Developmental Pilot Grants

The Johns Hopkins NIMH Center offers Development Core Pilot Awards for innovative projects focused on the neurological complications of HIV infection. One of the center’s main objectives is funding new investigators (including cross-disciplinary faculty) interested in collaborating with the center faculty to generate preliminary data that will lead to future NIMH funding addressing the neurological complications of HIV infection.

Four pilot grants of up to $24,000 in direct costs for a one-year period will be awarded. 

Who Should Apply

All JHU faculty and postdoctoral fellows and faculty members are encouraged to apply. Fellows seeking funds for a project indirectly related to their mentor's research (i.e. trying to start an independent line of investigation) are also encouraged to apply. If the senior investigator has funding for the same proposed project, such a pilot proposal would be considered non-responsive application.

Proposal Guidelines

The need is urgent for innovative approaches to address in people with HIV-1 infection (PWH) the neurological and neuropsychiatric complications and viral reservoirs in the central nervous system.

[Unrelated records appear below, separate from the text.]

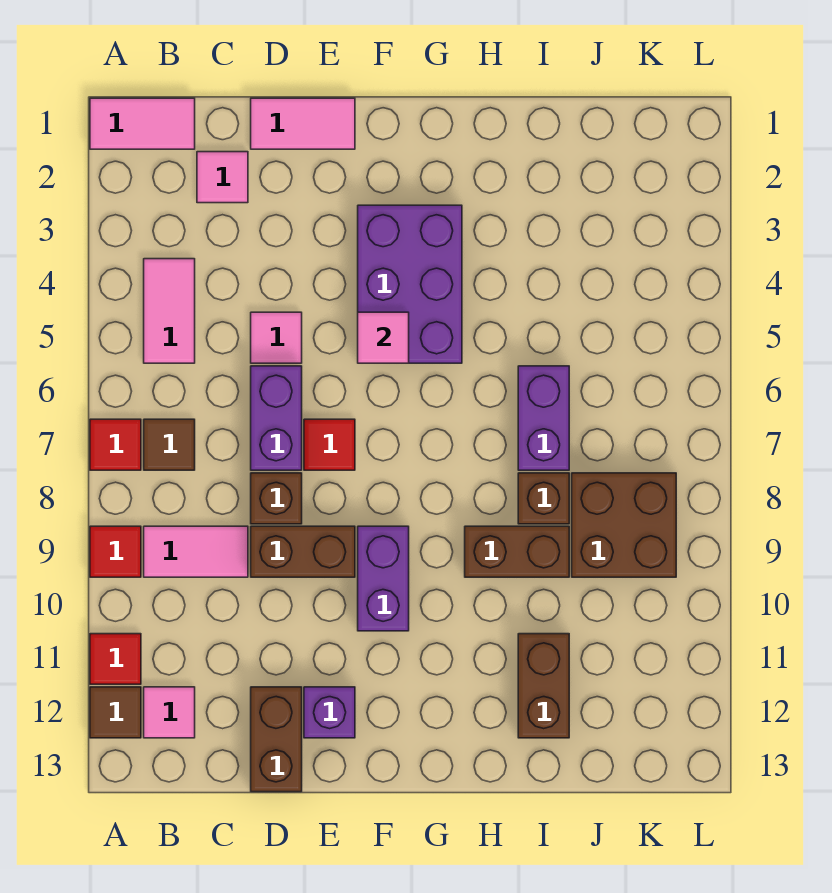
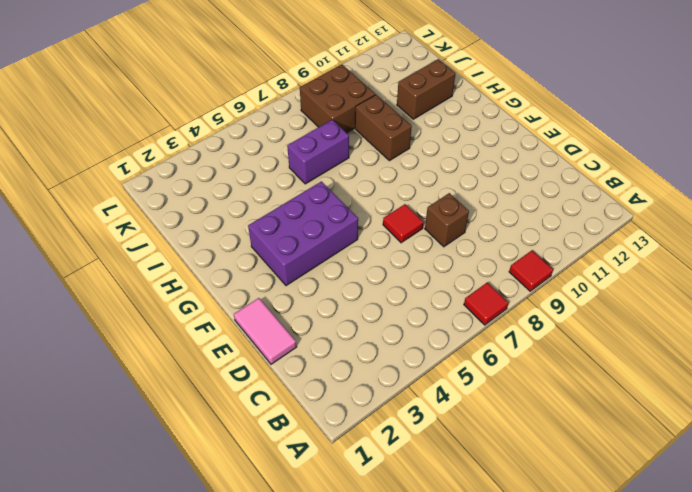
none -> pink 1x2 tile [90,98,195,149]
none -> red 1x1 tile [90,634,141,684]
none -> brown 1x1 tile [90,687,141,738]

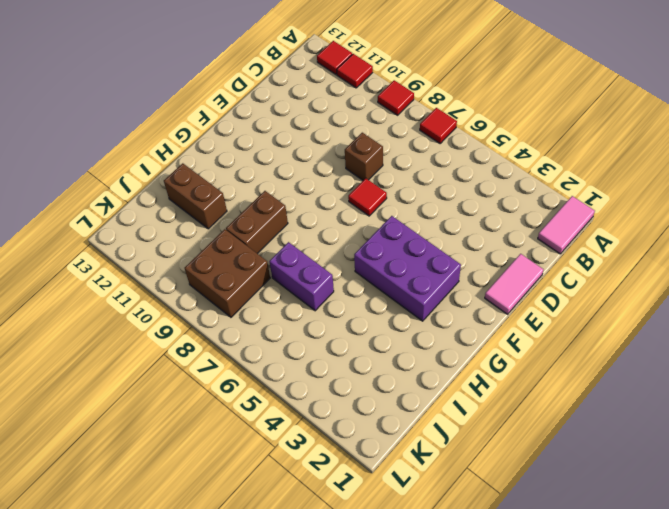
red 1x1 tile [317,41,352,75] -> brown 1x1 tile [90,687,141,738]
none -> pink 1x2 tile [144,259,195,363]
none -> brown 1x1 tile [144,419,195,470]
none -> pink 1x2 tile [144,526,248,577]

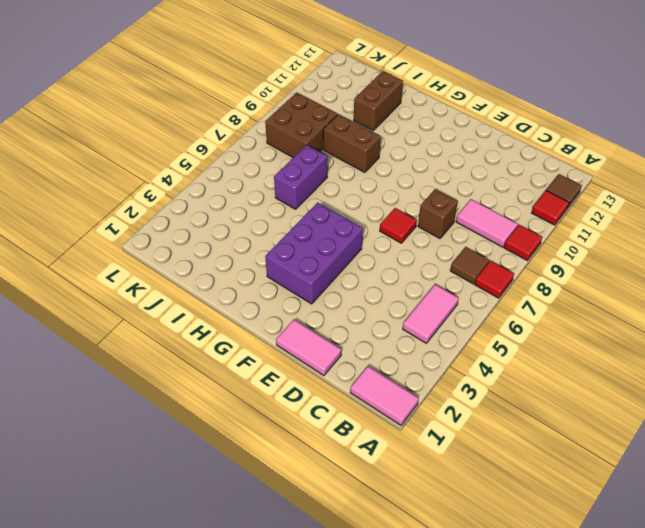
none -> pink 1x1 tile [144,687,195,738]
none -> pink 1x1 tile [197,152,248,203]
none -> pink 1x1 tile [251,312,302,363]

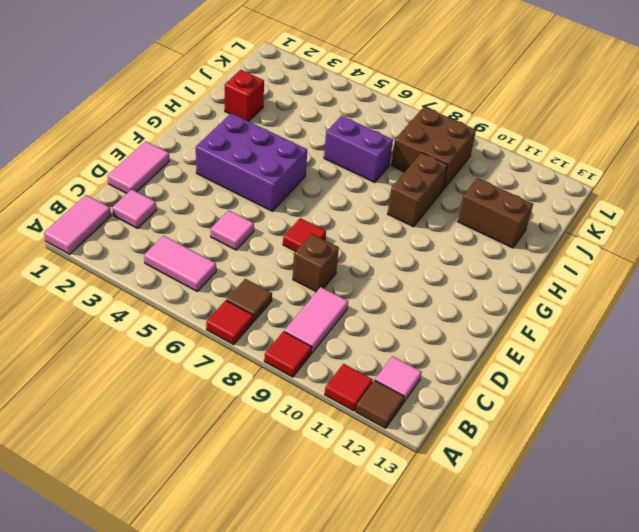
red 1x1 brick [225,70,264,121] -> none
none -> purple 1x2 brick [251,366,302,470]
none -> brown 1x2 brick [251,526,355,577]
none -> brown 1x2 brick [251,687,302,792]

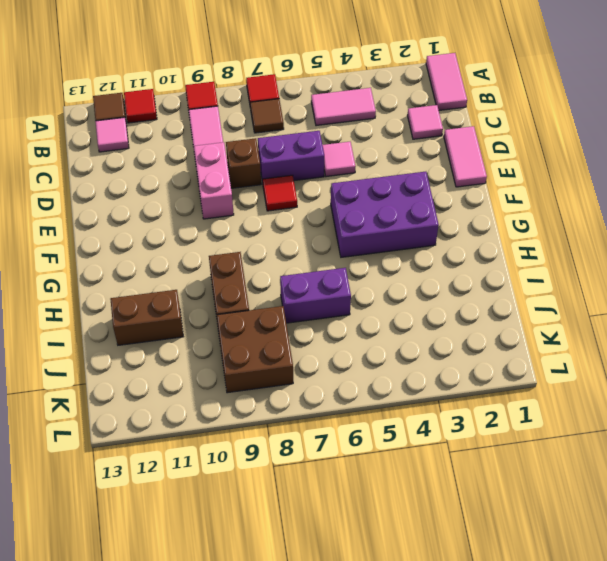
pink 1x2 brick [194,142,234,219] -> brown 1x2 brick [251,526,355,577]
none -> brown 1x2 brick [251,687,302,792]
none -> purple 1x1 brick [304,687,355,738]
none -> purple 1x2 brick [358,526,409,631]

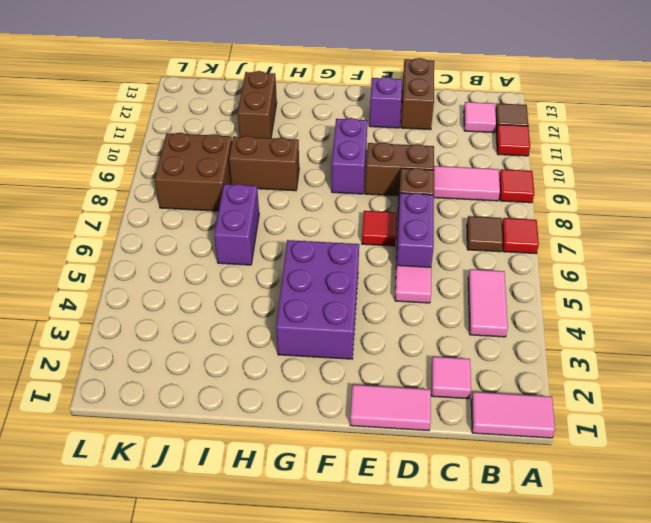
none -> brown 1x1 brick [518,473,569,524]
none -> pink 1x1 tile [358,312,409,363]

The Center is interested in proposals that:

  • Use clinical data and biospecimens from phenotyped cohorts available through the JH CAHN and/or institutional partners (see graphic)
  • Address fundamental biology related to HIV-CNS neuropathogenesis and when possible linking to the principles of Research Domain Criteria (RDoc)
  • Preclinical drug discovery research on cellular pathways with druggable molecular targets implicated in HIV-neuropathogenesis

How to Apply

Application due date: January 12, 2026

Application requirements

  • The application should be 6-pages maximum in the NIH, R21 format, detailing:
    • specific aims
    • significance
    • innovation
    • approach (including preliminary data, if any)
  • Rigor and Reproducibility section as required by the NIH. See NIH guidance for this section.
  • Not included in the 6-page maximum:
    • Investigator’s NIH biosketch
    • Project budget ($24,000 max)

Proposals are accepted through the MyPeerReview online platform. See instructions for submitting your application (PDF).

Start your application 

Contacts

Please contact us with any questions or to discuss your project:

Scoring Criteria

  • Scientific merit, including feasibility and experimental design (10 points). Well controlled experiments with convincing or proven methodologies; clearly and appropriately related to the Specific Aims and individual hypotheses; useful information likely to be generated whether the hypothesis is supported or rejected by experimental results. Adequate discussion of statistical issues. Potential problems identified and suitable alternative approaches outlined in convincing detail.
  • Scientific impact and novelty (8 points). To receive full score, the proposal should have: major new implications for therapeutics or direct patient care, AND/OR represent a major departure from the established paradigms in the literature, AND/OR potentially answer a major unsolved problem or question in the indicated field(s) involved. Novelty and impact can derive from the first application of new techniques or disciplines to preexisting problems (an example from the past would be the first MRI brain studies of HIV-associated dementia or a new animal model of HIV CNS disease).

Bonus points:

  • PI new to NeuroHIV research (4 points)
  • New collaboration between JHU investigators (2 point)
  • Proposal is utilizing JH CAHN resources with a focal point on Research Domain Criteria (RDoc) (1 point)

All proposals must conform to the requirements of feasible and rigorous experimental design. Routine studies that follow long-established lines of investigation in a given discipline will not be considered responsive. 

Funding Decision

Internal funding decision will be made by January 30, 2026. Funded grants are subject to final approval from the NIMH Program Officer and Grants Manager. The expected project start dates vary, ranging from one to two months after the internal funding decision date. We are aiming for the March 1, 2026 start date. 

Other Considerations if Your Grant Receives a Fundable Score

After the JH CAHN scientific review process, if your pilot grant is considered for funding, additional research compliance documents will be required:

  • If your proposed research needing Institutional Review Board (IRB) or Animal Care Use Committee (ACUC) approval, be sure you have completed all compliance training and preferably have the relevant protocol already approved. If a protocol must be submitted for review and approval, understand that your project start date will be delayed.

  • Review of all pilot grant by the JH CAHN’s NIMH Program Officer is required before any research can commence. This process can take one to several weeks.